_Qué hacer A_.
Resume en dos oraciones la conversación del foro sobre parachoques, paragolpes y defensas.
_Qué hacer B_.
Escribe cómo sigue la conversación del foro sobre parachoques, paragolpes y defensas después del último mensaje.

_Fragmento elegido_.
# parachoques, paragolpes, defensas



## bailarín

Hola, foreros:

¿Cuál es lo más común en sus países respectivos?: parachoques, paragolpes, defensas.

Gracias de antemano.


----------



## Vikinga-Guadalupana

Hola Bailarín!

En México, usamos "defensa" en singular "La defensa delantera del carro" (Sí estamos hablando de autos, ¿verdad?)

Saludos!


----------



## HeyLord!

En Ecuador usamos: parachoques


----------



## bailarín

Vikinga-Guadalupana said:


> Hola Bailarín!
> 
> En México, usamos "defensa" en singular "La defensa delantera del carro" (Sí estamos hablando de autos, ¿verdad?)
> 
> Saludos!



Hola, VG.  Hace mucho que no se cruzan nuestros caminos.  Sip, en contexto de los autos.  Entonces, ¿cómo se dice "la defensa" en la parte trasera?

_Datos extraídos_.
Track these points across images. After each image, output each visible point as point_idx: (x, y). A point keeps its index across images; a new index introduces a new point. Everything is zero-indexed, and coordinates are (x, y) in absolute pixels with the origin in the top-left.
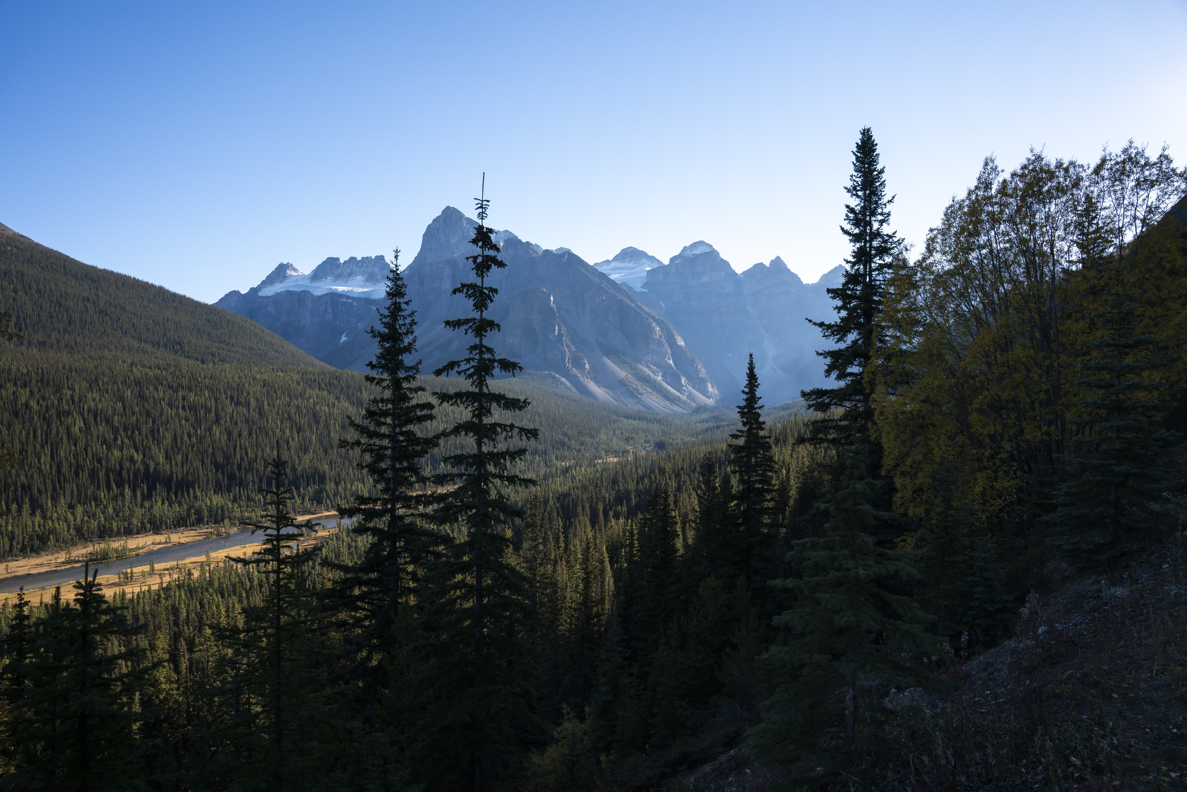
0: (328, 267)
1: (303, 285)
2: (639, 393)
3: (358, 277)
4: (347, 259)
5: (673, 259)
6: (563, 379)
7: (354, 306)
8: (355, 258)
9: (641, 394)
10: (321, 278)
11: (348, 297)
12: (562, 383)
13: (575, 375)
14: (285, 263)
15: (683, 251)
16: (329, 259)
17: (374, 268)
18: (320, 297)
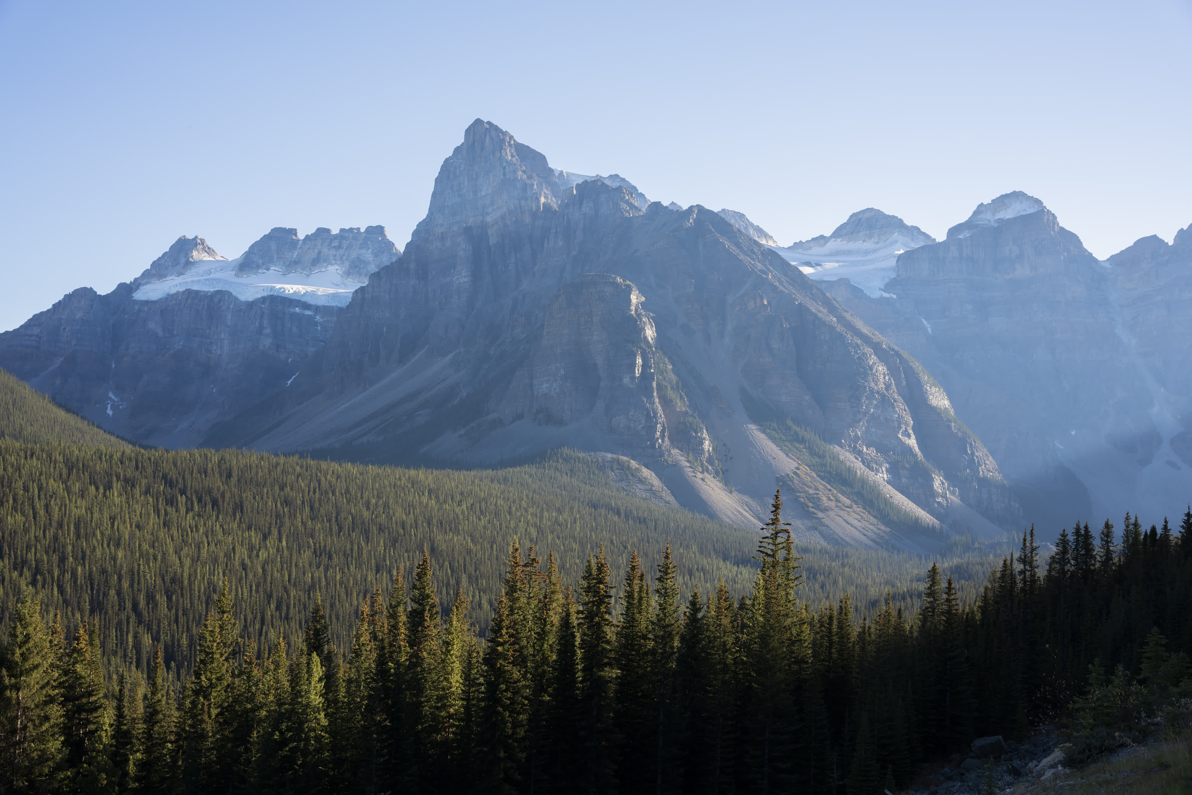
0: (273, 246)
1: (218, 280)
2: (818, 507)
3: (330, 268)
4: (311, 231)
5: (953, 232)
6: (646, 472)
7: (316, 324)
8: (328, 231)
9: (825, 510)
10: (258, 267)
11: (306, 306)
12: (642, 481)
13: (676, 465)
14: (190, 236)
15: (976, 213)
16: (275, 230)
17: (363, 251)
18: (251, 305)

--

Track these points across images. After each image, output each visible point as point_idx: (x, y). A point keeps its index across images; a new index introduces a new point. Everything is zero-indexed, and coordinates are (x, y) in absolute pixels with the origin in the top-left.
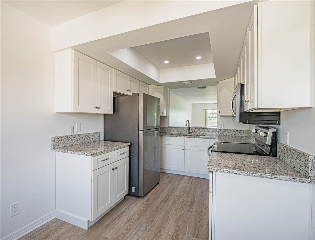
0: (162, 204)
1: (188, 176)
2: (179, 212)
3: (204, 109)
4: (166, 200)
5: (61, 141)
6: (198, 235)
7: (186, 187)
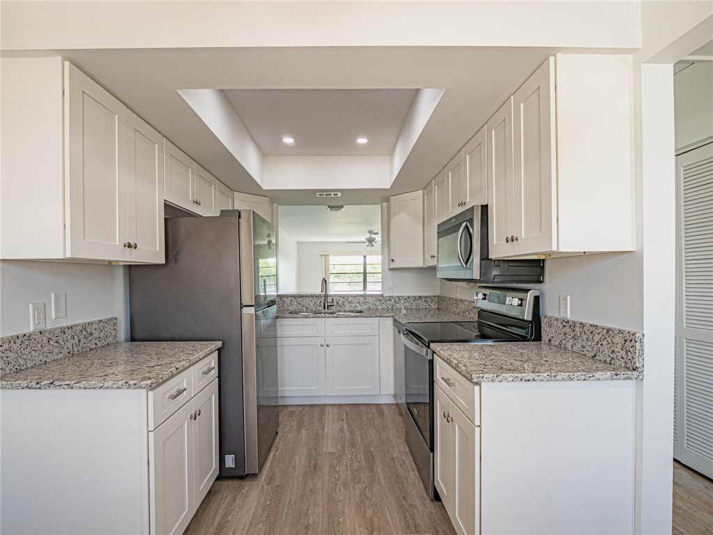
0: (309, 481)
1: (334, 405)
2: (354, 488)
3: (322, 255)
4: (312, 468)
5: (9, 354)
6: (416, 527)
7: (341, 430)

==

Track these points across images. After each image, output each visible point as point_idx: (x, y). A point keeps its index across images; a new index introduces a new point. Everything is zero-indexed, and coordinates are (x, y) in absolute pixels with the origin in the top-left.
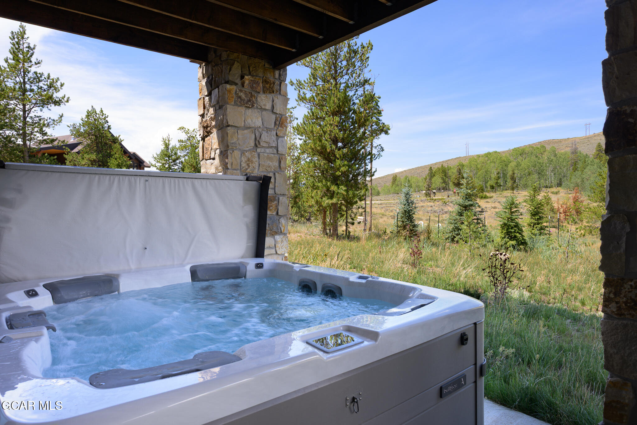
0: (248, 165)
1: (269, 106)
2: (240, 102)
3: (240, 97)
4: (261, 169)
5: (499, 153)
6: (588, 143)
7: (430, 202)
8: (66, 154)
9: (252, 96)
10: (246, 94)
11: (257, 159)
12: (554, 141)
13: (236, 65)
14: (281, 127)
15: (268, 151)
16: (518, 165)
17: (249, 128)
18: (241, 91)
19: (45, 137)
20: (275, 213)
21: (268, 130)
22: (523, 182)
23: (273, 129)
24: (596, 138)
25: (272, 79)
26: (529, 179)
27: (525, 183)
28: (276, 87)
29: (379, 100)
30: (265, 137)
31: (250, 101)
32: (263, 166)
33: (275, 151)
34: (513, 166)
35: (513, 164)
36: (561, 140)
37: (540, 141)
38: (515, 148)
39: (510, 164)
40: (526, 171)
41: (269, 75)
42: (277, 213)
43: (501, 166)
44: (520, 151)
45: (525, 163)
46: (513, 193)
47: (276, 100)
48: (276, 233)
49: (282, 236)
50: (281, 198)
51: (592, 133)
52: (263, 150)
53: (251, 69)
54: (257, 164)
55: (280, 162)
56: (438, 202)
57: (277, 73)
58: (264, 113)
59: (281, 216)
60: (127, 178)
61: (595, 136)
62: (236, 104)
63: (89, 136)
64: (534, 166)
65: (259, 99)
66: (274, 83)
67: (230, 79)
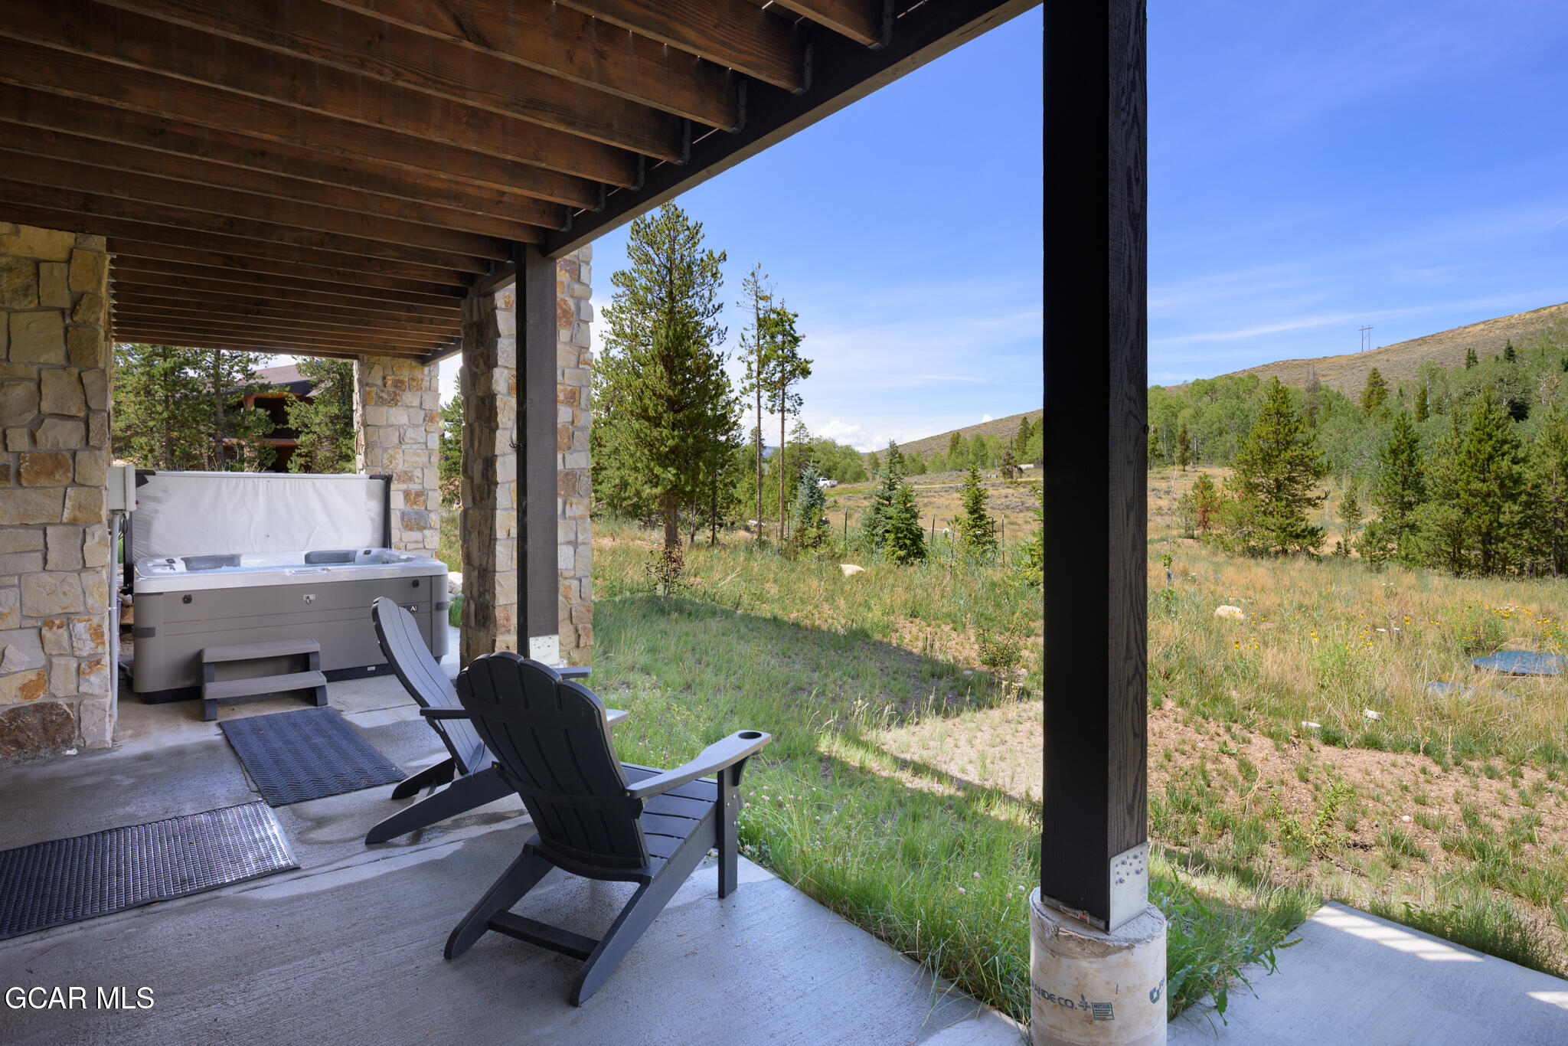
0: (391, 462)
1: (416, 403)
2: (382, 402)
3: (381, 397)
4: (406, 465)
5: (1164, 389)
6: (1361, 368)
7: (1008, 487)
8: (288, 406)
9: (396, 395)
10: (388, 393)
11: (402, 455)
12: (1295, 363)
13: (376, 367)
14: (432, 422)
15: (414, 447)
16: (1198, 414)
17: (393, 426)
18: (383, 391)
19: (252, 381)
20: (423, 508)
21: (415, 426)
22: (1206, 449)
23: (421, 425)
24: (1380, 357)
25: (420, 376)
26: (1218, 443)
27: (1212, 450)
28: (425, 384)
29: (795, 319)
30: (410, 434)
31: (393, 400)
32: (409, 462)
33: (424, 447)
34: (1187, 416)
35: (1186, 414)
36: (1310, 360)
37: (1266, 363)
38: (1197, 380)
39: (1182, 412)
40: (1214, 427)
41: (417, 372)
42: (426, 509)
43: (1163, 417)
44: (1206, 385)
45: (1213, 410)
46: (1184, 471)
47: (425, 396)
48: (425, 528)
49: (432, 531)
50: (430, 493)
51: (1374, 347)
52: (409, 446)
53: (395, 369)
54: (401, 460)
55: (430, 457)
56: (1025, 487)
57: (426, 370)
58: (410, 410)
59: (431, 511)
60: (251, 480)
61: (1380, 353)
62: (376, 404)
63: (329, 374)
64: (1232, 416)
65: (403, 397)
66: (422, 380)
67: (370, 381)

_Resultado A_.
En un foro, bailarín pregunta cuál de estas palabras se usa más en cada país: parachoques, paragolpes o defensas. Vikinga-Guadalupana responde que en México se dice "defensa" en singular y HeyLord! que en Ecuador se dice "parachoques"; después bailarín confirma que se trata de autos y pregunta cómo se dice "la defensa" en la parte trasera.

_Resultado B_.
HeyLord! said:


> En Ecuador usamos: parachoques



¡Gracias, HeyLord!


----------



## Mate

Hola:

En la Argentina la palabra "parachoques" no se suele usar. 

Defensas llevan las cuatro por cuatro, como en esta foto. Por lo general no vienen de fábrica sino que se instalan luego de comprado el vehículo.

La palabra más común es "paragolpes". 

Esto es algo que para los golpes en serio.
Esto otro no para ningún golpe. En el mejor de los casos lo amortigua. Tiene como función realzar las líneas del auto.

Saludos


----------



## bailarín

Hola, Mate.

Gracias por tu aporte (y las fotos) como siempre.  Muy interesante lo de "defensas" y la diferencia entre la Argentina y México.  Sí, aquí también, normalmente no vienen de fa´brica las defensas en los autos.  ¡Guau!  La segunda foto es un paragolpes muy serio. Jaja.


----------



## Mr. P Mosh

En México decimos defensas (en singular si te refieres sólo a la delantera o trasera).

En cuanto a la primer foto que aportó Mateamargo, aquí en Monterrey se les dice "tumbaburros", más no sé si ese nombre sea de uso extendido en toda la República Mexicana.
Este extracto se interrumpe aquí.